Bozza della pianta per il Pronto Soccorso
CSPE

«È un testo che affronta il tema forse più importante per l’architettura degli ospedali pediatrici, che spesso differiscono da quelli per i pazienti adulti solo per qualche decorazione e immagini ispirate all’immaginario infantile. In realtà i bambini sono estremamente sensibili agli stimoli ambientali: la luce naturale, ad esempio, svolge un ruolo fondamentale per il loro benessere e può costituire un aiuto concreto nel percorso di guarigione.

Accennavo prima alle chiostrine che portano la luce del giorno a tutti i piani dell’edificio, fino al Pronto soccorso (al piano terreno) e alla Diagnostica per immagini (al piano seminterrato): la loro presenza non risponde solo a una mera esigenza connessa all’igiene edilizia.

Studio della pianta per il Pronto Soccorso
CSPE

In tutti i reparti la chiostrina più grande, piantumata alla base, è posta di fronte agli accessi del pubblico e i principali ambienti dedicati ai pazienti e ai genitori, a cominciare dalle aree per il gioco e dai locali per il relax, sono disposti attorno a essa. Le due chiostrine più piccole, invece, sono al servizio degli spazi di lavoro del personale.

In pratica le attività dell’ospedale sono organizzate attorno a queste sorgenti di luce naturale, che accolgono i piccoli pazienti in modo sicuramente più adatto alla loro psicologia, rispetto a una qualsiasi sala d’attesa o a lungo corridoio».

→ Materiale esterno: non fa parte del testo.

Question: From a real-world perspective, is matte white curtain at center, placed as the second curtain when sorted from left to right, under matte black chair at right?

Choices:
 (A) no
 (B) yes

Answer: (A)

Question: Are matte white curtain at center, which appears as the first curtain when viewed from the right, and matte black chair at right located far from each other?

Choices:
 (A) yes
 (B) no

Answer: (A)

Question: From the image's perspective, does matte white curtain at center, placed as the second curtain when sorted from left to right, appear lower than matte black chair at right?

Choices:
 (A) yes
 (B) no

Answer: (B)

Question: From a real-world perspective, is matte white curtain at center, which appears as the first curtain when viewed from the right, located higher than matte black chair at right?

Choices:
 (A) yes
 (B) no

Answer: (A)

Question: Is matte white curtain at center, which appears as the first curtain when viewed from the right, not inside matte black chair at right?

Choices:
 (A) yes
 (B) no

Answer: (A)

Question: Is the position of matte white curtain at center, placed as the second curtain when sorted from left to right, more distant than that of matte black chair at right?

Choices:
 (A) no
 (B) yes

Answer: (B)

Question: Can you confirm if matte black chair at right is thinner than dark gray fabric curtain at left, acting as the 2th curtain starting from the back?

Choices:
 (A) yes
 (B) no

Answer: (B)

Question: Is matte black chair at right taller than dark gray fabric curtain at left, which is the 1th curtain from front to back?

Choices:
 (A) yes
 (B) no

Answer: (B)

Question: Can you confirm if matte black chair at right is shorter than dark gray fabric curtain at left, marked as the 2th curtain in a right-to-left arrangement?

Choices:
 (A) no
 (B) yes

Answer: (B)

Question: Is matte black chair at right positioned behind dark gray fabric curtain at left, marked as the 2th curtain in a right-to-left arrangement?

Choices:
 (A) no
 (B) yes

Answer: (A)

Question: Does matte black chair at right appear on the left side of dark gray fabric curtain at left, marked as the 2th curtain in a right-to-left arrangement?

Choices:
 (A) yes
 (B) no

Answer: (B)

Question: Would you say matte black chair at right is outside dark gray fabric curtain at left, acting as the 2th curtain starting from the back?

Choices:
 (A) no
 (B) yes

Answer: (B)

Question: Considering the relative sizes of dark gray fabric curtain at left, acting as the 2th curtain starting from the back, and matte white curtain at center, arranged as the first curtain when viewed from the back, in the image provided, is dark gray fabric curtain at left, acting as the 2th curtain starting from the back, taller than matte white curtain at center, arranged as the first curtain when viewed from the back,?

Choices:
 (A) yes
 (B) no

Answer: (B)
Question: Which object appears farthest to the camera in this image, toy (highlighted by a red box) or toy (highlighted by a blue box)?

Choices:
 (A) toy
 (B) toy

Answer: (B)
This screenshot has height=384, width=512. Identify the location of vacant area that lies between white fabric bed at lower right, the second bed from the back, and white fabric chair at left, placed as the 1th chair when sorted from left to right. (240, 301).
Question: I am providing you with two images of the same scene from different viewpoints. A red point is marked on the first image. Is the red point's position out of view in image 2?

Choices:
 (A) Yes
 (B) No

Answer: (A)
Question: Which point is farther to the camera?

Tranquillità in trasparenza

La luce è indispensabile per vedere e osservare, e l’osservazione è un’attività clinica basilare: al riguardo, i reparti per le cure intensive pediatriche presentano soluzioni inusuali…
«Sempre più spesso si tratta di reparti realizzati all’interno di ambienti in open space, che hanno il vantaggio di permettere un costante controllo visivo e di facilitare alcune operazioni di routine, ma che rispetto all’assetto spaziale di un reparto tradizionale comportano numerosi inconvenienti – dalla pressoché totale assenza di privacy per i pazienti all’elevata rumorosità, fino all’aumento del rischio di trasmissione delle infezioni.

Studio volumetrico
CSPE

In questo caso, d’intesa con i responsabili sanitari, abbiamo cercato di coniugare i benefici di entrambe le soluzioni. Nell’area pediatrica intensiva e sub-intensiva, le camere sono tutte singole ma sufficientemente ampie per accogliere anche un parente, e i divisori rivolti verso le aree di lavoro del personale sono trasparenti e dotati di tende.
Rispetto ai box per cure intensive, le camere sub-intensive sono dotate del servizio igienico, posto a ridosso della parete perimetrale invece che lungo il lato rivolto verso il corridoio, proprio per aumentare l’ampiezza delle vetrate e facilitare così sia la visuale da parte del personale, sia la diffusione della luce del giorno.

Anche in questo caso si tratta di scelte progettuali che, oltre a massimizzare l’illuminazione naturale negli spazi connettivi, considerano in modo positivo la relazione visiva fra il paziente, il genitore e il personale – ovvero non come un’intrusione nella sfera privata dell’individuo ma come un’opportunità per infondere loro sicurezza e tranquillità.

Sul fronte della privacy – conclude l’arch. Felli – considerando la tipologia dei reparti, ci siamo piuttosto preoccupati di limitare l’introspezione dagli edifici circostanti, prevedendo facciate composte da più strati schermanti che rispondono anche allo scopo di moderare l’irraggiamento solare diretto».